De tweeënvijftigjarige Khamdo staat in een vaal geworden Save Tibet-shirt in zijn papajaplantage. ‘Onze voorouders leefden van het houden van vee, want in Tibet groeit haast niets. Daarom bestaat ons traditionele dieet bijna geheel uit vlees en melkproducten. Sommige ouderen houden nog volledig vast aan dit dieet, maar eigenlijk is het veel te zwaar voor deze warme regio. Daarom hebben de meesten van ons zich aangepast en eten we nu een mix tussen de Tibetaanse en Zuid-Indiase keuken.’

Foto: Tieme Hermans

Veranderingen in de gemeenschap

De moeder van Tashi (35) bidt ongeveer de hele dag. Als ze niets omhanden heeft reciteert ze zachtjes haar mantra’s terwijl ze gebedskraaltjes door haar vingers speelt. ‘s Ochtends vroeg gaat ze naar het klooster en draait ze aan een lange rij gebedsmolens die rondom het complex staan. Deze gebedsmolens, of khorten, zijn cilindervormige molens waar een boeddhistisch mantra of gebed op staat geschreven. Volgens Tibetaanse boeddhisten heeft het draaien aan deze gebedsmolens hetzelfde effect als het reciteren van de mantra’s. Tashi en zijn zusjes zijn echter in een totaal andere wereld opgegroeid, werken in Italië en voelen niet dezelfde verbinding als hun ouders met de Tibetaanse rituelen. ‘Mijn ouders komen uit een extreem traditionele en religieuze samenleving, maar wij kwamen al van jongs af aan in aanraking met de grote buitenwereld. Zeker toen mijn zusjes en ik aan het werk konden in Italië, veranderde er veel. Zodra ik niet meer in een gemeenschap was waarin iedereen dezelfde rituelen uitvoert, begon ik te twijfelen aan de betekenis ervan. Ik kwam erachter dat de ouderen het zelf vaak ook niet weten en dat ze blind de traditionele gebruiken volgen. Daarbij wonen er in Italië slechts zo’n honderd Tibetanen, verspreid over het hele land, wat ervoor zorgde dat we ons minder verbonden begonnen te voelen met bepaalde aspecten van onze cultuur. Nu bidden we slechts af en toe tijdens ceremonies, eten we meestal Italiaans en groeit mijn dochter op tussen twee werelden.’

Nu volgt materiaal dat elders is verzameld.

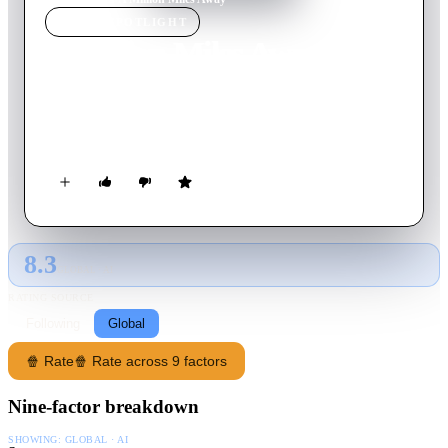
MOVIE
SPOTLIGHT
A Million Miles Away
2023
Movie
122
min
English
The life of engineer and former NASA astronaut José M.
Hernández, the first migrant farmworker to go to space.
8.3
GLOBAL · AI
RATING SOURCE
Following
Global
🍿 Rate
🍿 Rate across 9 factors
Nine-factor breakdown
SHOWING:
GLOBAL · AI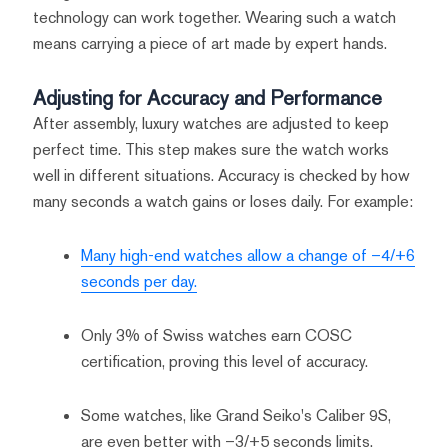
technology can work together. Wearing such a watch
means carrying a piece of art made by expert hands.
Adjusting for Accuracy and Performance
After assembly, luxury watches are adjusted to keep
perfect time. This step makes sure the watch works
well in different situations. Accuracy is checked by how
many seconds a watch gains or loses daily. For example:
Many high-end watches allow a change of –4/+6
seconds per day.
Only 3% of Swiss watches earn COSC
certification, proving this level of accuracy.
Some watches, like Grand Seiko's Caliber 9S,
are even better with –3/+5 seconds limits.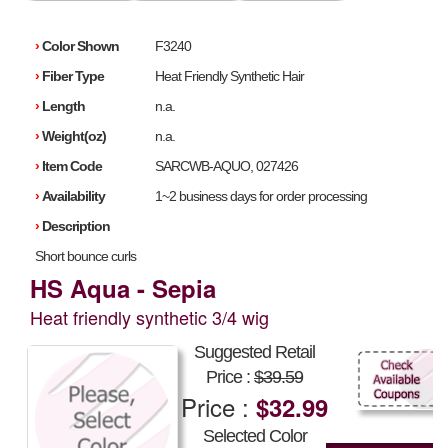
›
Color Shown
F3240
›
Fiber Type
Heat Friendly Synthetic Hair
›
Length
n.a.
›
Weight(oz)
n.a.
›
Item Code
SARCWB-AQUO, 027426
›
Availability
1~2 business days for order processing
›
Description
Short bounce curls
HS Aqua - Sepia
Heat friendly synthetic 3/4 wig
Suggested Retail
Price :
$39.59
Price :
$32.99
Selected Color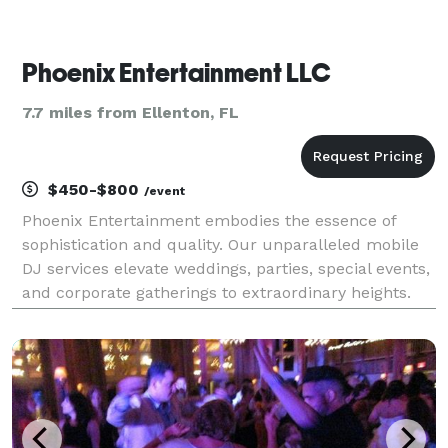
Phoenix Entertainment LLC
7.7 miles from Ellenton, FL
$450-$800
/event
Phoenix Entertainment embodies the essence of
sophistication and quality. Our unparalleled mobile
DJ services elevate weddings, parties, special events,
and corporate gatherings to extraordinary heights.
Nestled in the vibrant heart of the Tampa Bay area,
we bring a touch of magic to every occasion.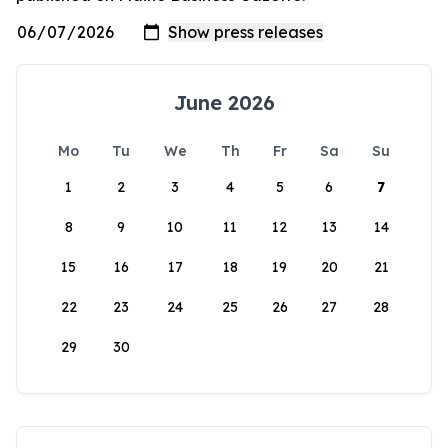
June 2026
Mo
Tu
We
Th
Fr
Sa
Su
1
2
3
4
5
6
7
8
9
10
11
12
13
14
15
16
17
18
19
20
21
22
23
24
25
26
27
28
29
30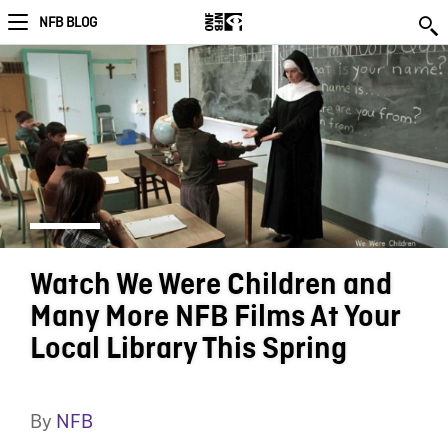
NFB BLOG
Watch We Were Children and
Many More NFB Films At Your
Local Library This Spring
By
NFB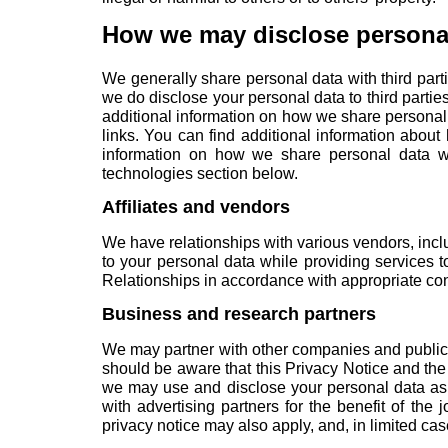
How we may disclose persona
We generally share personal data with third part
we do disclose your personal data to third parties
additional information on how we share personal
links. You can find additional information abou
information on how we share personal data we
technologies
section below.
Affiliates and vendors
We have relationships with various vendors, inc
to your personal data while providing services 
Relationships in accordance with appropriate cont
Business and research partners
We may partner with other companies and public a
should be aware that this Privacy Notice and the
we may use and disclose your personal data as p
with advertising partners for the benefit of the 
privacy notice may also apply, and, in limited ca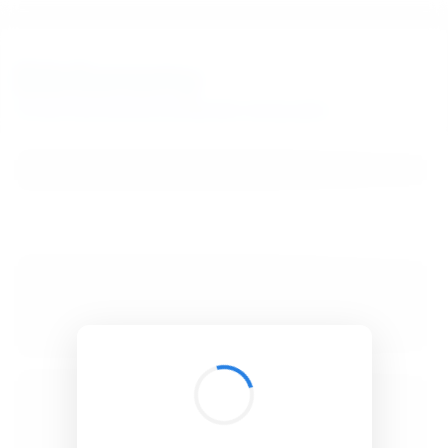
BibSonomy
The blue social bookmark and publication sharing system.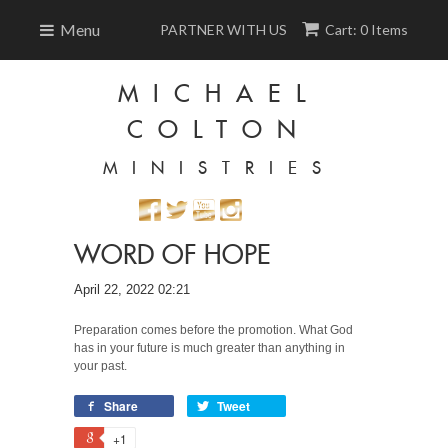
Menu
PARTNER WITH US
Cart: 0 Items
MICHAEL
COLTON
MINISTRIES
WORD OF HOPE
April 22, 2022 02:21
Preparation comes before the promotion. What God
has in your future is much greater than anything in
your past.
Share
Tweet
+1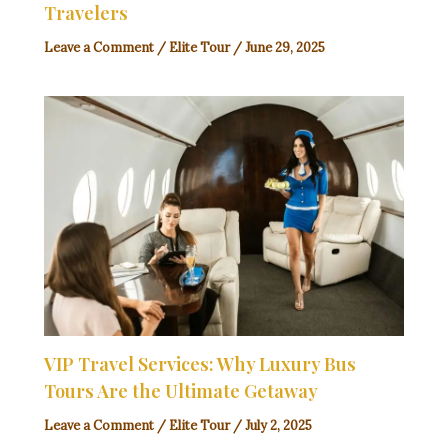
Travelers
Leave a Comment
/
Elite Tour
/
June 29, 2025
VIP Travel Services: Why Luxury Bus
Tours Are the Ultimate Getaway
Leave a Comment
/
Elite Tour
/
July 2, 2025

Vanwege de verminderde interesse in religie en traditie onder jongeren heeft de dalai lama aangegeven zich zorgen te maken over het verdwijnen van de Tibetaanse cultuur. Tegelijkertijd waarschuwt hij de oudere generatie voor blinde beoefening van de boeddhistische rituelen. Een andere zorg is de grote migratie van jongeren uit de vluchtelingenkampen en nederzettingen als Bylakuppe. Tenzin Lekshay, verbonden aan het beleidsinstituut van de Tibetaanse Regering in Ballingschap, vertelt dat de meeste van deze kampen nu bewoond worden door ouderen en dat veel scholen dreigen de deuren te moeten sluiten vanwege de verminderde toestroom aan kinderen. ‘Daarbij willen afgestudeerden liever naar de grote Indiase steden of zelfs naar het buitenland in plaats van een leven te kiezen in de gemeenschap. Er zijn simpelweg minder mogelijkheden voor hen in dorpen als Bylakuppe.’

‘Wat moet ik hier?’, vraagt de afgestudeerde econome Dechen (31) zich af. ‘Ik kies liever voor een leven buiten Bylakuppe, maar daardoor maakt mijn familie zich zorgen dat ik teveel van mijn Tibetaansheid verlies. Ik draag moderne kleding, op zaterdagavond sta ik te dansen op Bollywood-muziek en soms kan ik me beter uitdrukken in het Hindi of Engels dan in het Tibetaans.’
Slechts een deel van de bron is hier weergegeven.